It’s a newsreader app that gives users a condensed, 300 character summary of stories from around the Web. The app is powered by a team of freelancers that culls the news – ranging from breaking stories to features to human interest pieces – then writes up so-called “atomic units” of content.

Each story links to its original source at the end, fulfilling Calacanis’ wish that Inside be a gateway to original content rather than a mere aggregator. The app is available for iPhones, with an Android version in the works. (For the time being, non-iPhone owners can use the mobile Web version of the site at www.inside.com.)

Every time the app is launched readers are presented with a news stream, which they can customize by indicating which articles they like and want to see more of. There’s also a Top News tab that displays the day’s biggest events, as chosen by an editor. He said the site would be supported, eventually, though native advertising.

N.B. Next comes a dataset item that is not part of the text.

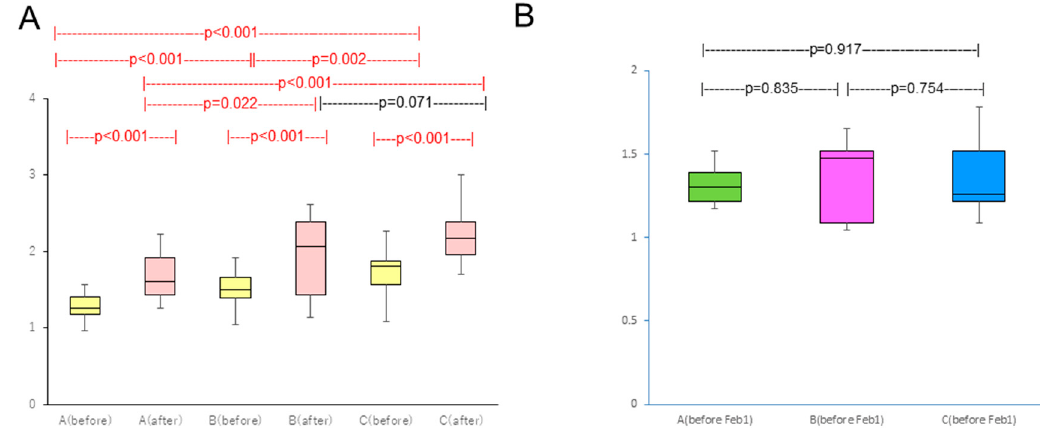
Figure 3. ( A ) Comparison of TNSS between before (January 27–February 23) and after pollen dispersion (February 24–March 28); ( B ) Comparison of TNSS between groups before study enrollment. Red bars indicate statistical significance.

This endeavor brings Calacanis full circle as an entrepreneur. His initial success came from blog network Weblogs Inc., sold to AOL in 2005 for a reported $25 million. Since then he’s built the perpetually pivoting Mahalo.com in Culver City, which began as a human-powered search engine before moving to a “How To” site.

That entire category took a dive in 2011 when Google changed up its search algorithm to derank the factories of user generated content. Mahalo later switched to Web video, joining the YouTube original content initiative and transforming its warehouse-like office into a video production studio.

But Calacanis has remained publicly at odds with YouTube over money and abandoned the effort once he decided the margins were unfavorable and the commitment from the Google-owned video platform was lacking.

So, now, news. But what perhaps makes this effort the most promising for Calacanis is that for the first time he’s in no way dependent on the Internet-chomping search engine.

“I designed (Inside) in part because of my frustration with Google,” Calacanis said. “The best way around them is through the app ecosystem.”

There is also a moralistic drive behind what he’s doing. In keeping Inside summaries short, avoiding lists or misleading headlines, this app is supposed to reward good journalism and original reporting.

In the media world there’s no shortage of handwringing about the effects of news aggregators such as Business Insider or the more frivolous lists from BuzzFeed.

While both these sites tout serious works, and defend the banner content as necessary traffic bait to underwrite the real stuff, Calacanis is unimpressed.

Especially with the recent trend of faux-emotional headlines, popularized by Upworthy, that are engineered to appeal to social media streams. And are frequently misleading.

“That kind of stuff is so over the top that I think it’s ruining journalism,” he said. “I think we’re correcting what they overdid.”

With Inside, he says the focus is entirely on the original report. But unlike the crew that’s producing content for Circa, a competing newsreader app out of the Bay Area, Inside’s freelancers are not journalists. Rather they’re expert news readers and sourcers, led by Gabriel Snyder, a former editor at Gawker and most recently the editor in chief of the Wire (Atlantic Magazine’s online site).

The grand vision is to make Inside the starting point for news. It’s a gateway that leads people to the story without any of the modern Web trickery.

That isn’t to say Calacanis imagines Inside as an age where many of today’s most popular news sites don’t exist. It just tries to flip their script.

“We’re aggregating the aggregators,” Calacanis said. “BuzzFeed and Business Insider are doing a lot of the heavy lifting for us and we thank them.”